Certo dia estava eu no aeroporto, esperando a minha vez de embarcar, quando um senhor puxou conversa comigo sobre a sua alegria de passar alguns dias na Europa. Falou que o que mais o atraía não era outra coisa senão o sentimento de liberdade ao poder desfrutar das cidades europeias, percorrendo seus recantos e encantos a pé, descartando o uso de automóveis. Continuou a dizer que a geração atual no Brasil é a geração que não tem fotos nas ruas e nas praças. “Nossos registros são feitos em ambientes como shoppings centers, restaurantes ou em outros ambientes controlados”, disse. Aquelas palavras me fizeram meditar na realidade dos fatos, que às vezes não enxergamos ou não queremos enxergar. Realmente, não temos a liberdade para ganhar as ruas e circularmos livremente, pois estamos, constantemente, assustados com a criminalidade que parece crescer a cada dia. Um dos objetos que portamos e que é muito visado por ladrões são os aparelhos de celular, que mais do que instrumentos de comunicação, são também a nossa câmera fotográfica e uma janela para diversos entretenimentos. Tal objeto é um dos principais alvos da criminalidade nessa escalada da violência urbana. É muito duro dizer, mas a verdade é que estamos cada vez mais dependentes (reféns) desse aparelho que de tão poderoso tem substituído os aparelhos de televisão, a mídia impressa, os livros impressos e diversos outros equipamentos, que hoje se tornaram peças de museu: a) cd player; b) dvd player; c) GPS; etc., para não falar dos mais antigos (e nem tão antigos assim).
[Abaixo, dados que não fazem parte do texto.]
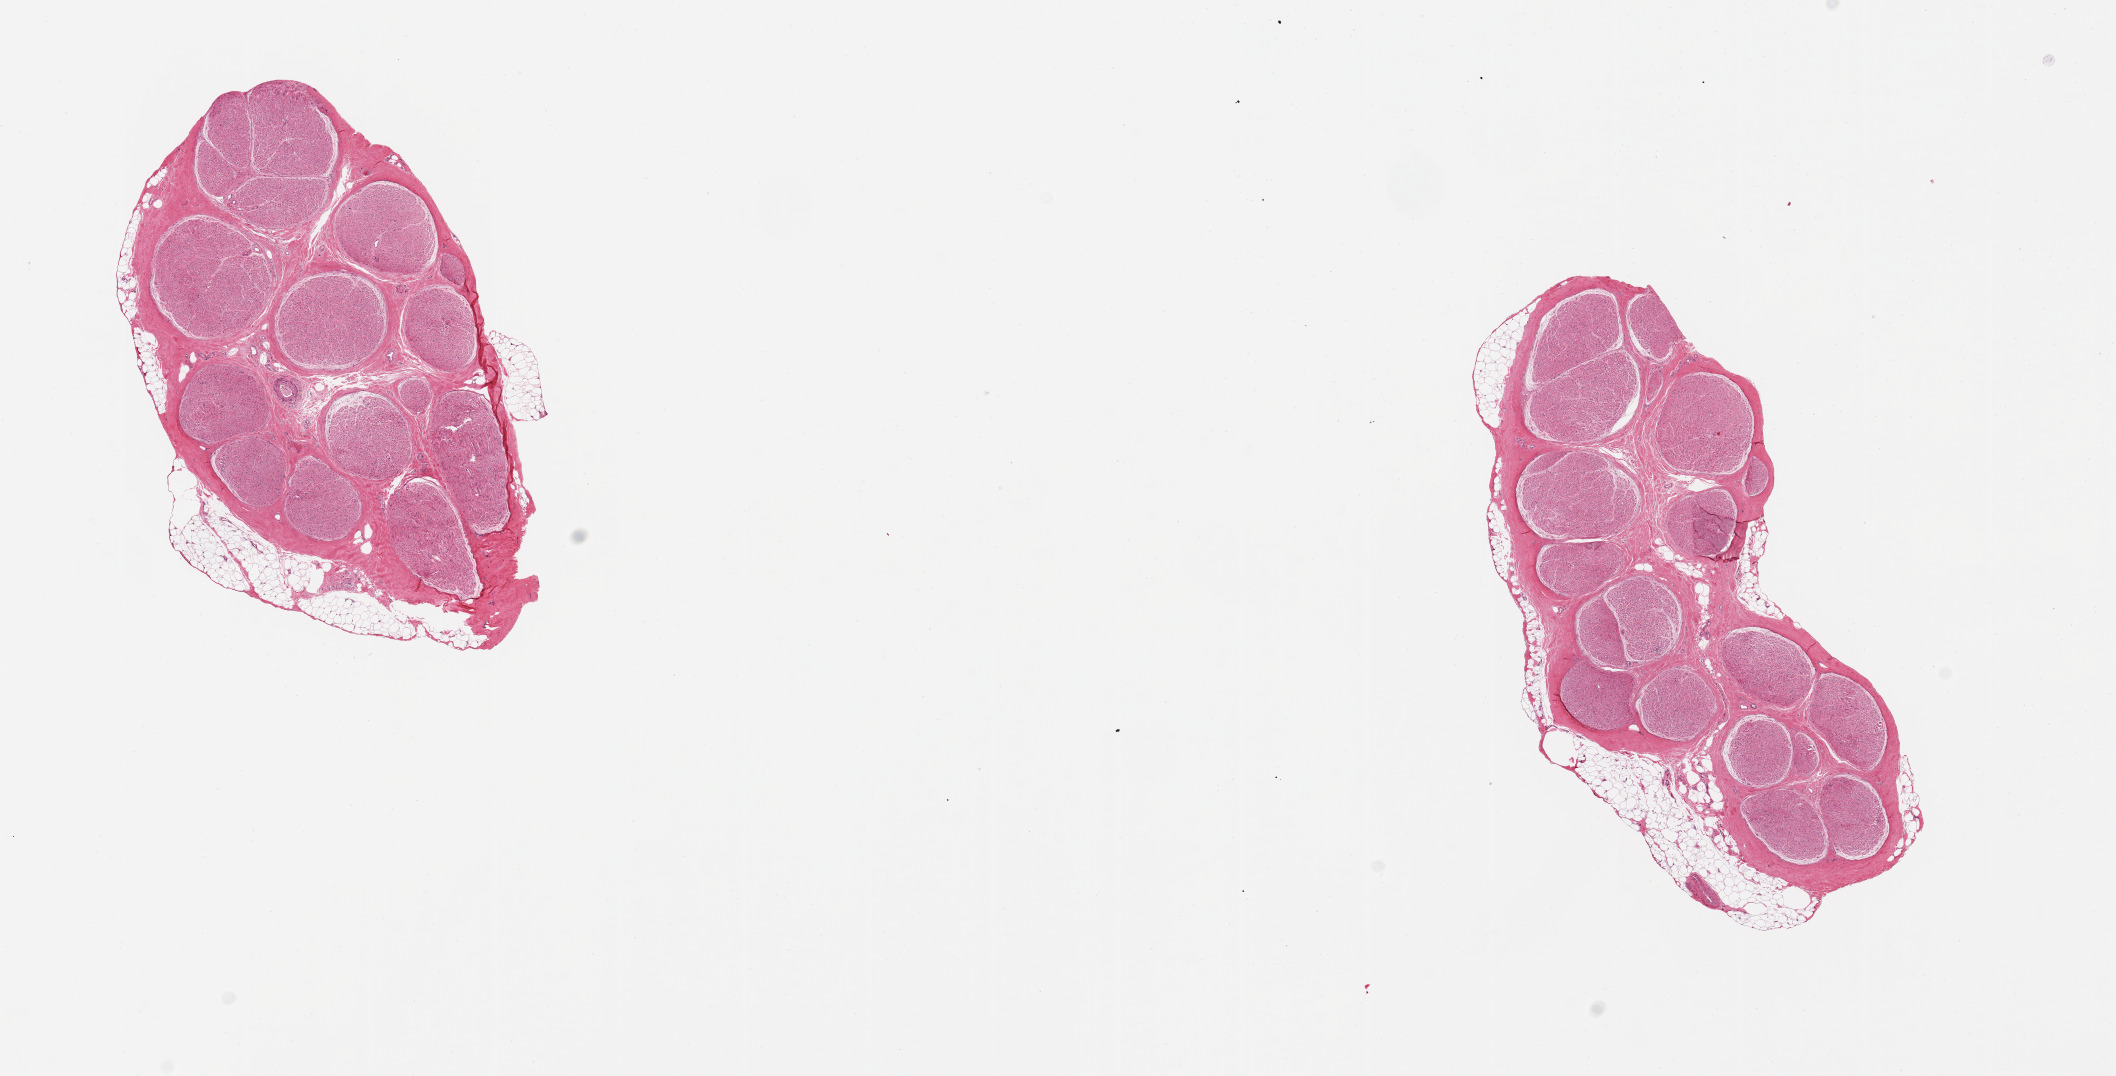
Haematoxylin and eosin whole-slide image, brightfield — shown as a low-resolution overview of the whole scanned area (about 16.7 x 8.5 mm), PAXgene-fixed, paraffin-embedded tissue, target tissue: tibial nerve, tissue donor sample. Donor: male.
Review note (as recorded): 2 pieces; 5x3 & 5x3mm; discontinuous adherent fat ~0.5mm.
Que realidade cruel é essa que se apresenta no Brasil e, em especial, nas grandes cidades brasileiras! Não se pode mais fazer uma simples caminhada sem se preocupar com o risco de ser assaltado a qualquer momento. Algumas pessoas entram em pânico ao andar à noite pelas ruas e se deparar com uma moto com dois passageiros, por exemplo. Tal fato nos faz refletir se temos, efetivamente, o direito de ir e vir declarado pelo nosso Texto Constitucional. Que liberdade é essa que nos torna dependentes de veículos automotores em nossos deslocamentos, mesmo que curtos? Que realidade é essa que nos impede de usufruir dos espaços de recreação e de convivência públicos? Como posso eu me considerar cidadão se não me sinto parte da cidade?; se não sinto o seu pulsar, pois ando apressado através de veículos motorizados? Eis uma breve reflexão que se impõe face o quadro de violência que se apropriou do cenário urbano brasileiro. Que cidades queremos? Uma cidade que sirva apenas como local de habitação ou uma cidade que tenha uma vida social, econômica e cultural ativa? Conceitos geográficos apontam para os shoppings centers como sendo não-lugares, ou seja, espaços desconectados de quaisquer traços culturais locais ou até mesmo regionais. Já percebeu que os shoppings center são quase todos iguais em qualquer lugar do mundo? Nada contra os shoppings centers. Particularmente considero que são espaços agradáveis para circular, para se alimentar e para comprar. O problema não são os shoppings. O problema é não dispor de outros espaços, públicos, onde possamos usufruir, com liberdade e segurança, de seus produtos, serviços e outras utilidades, especialmente os de natureza cultural.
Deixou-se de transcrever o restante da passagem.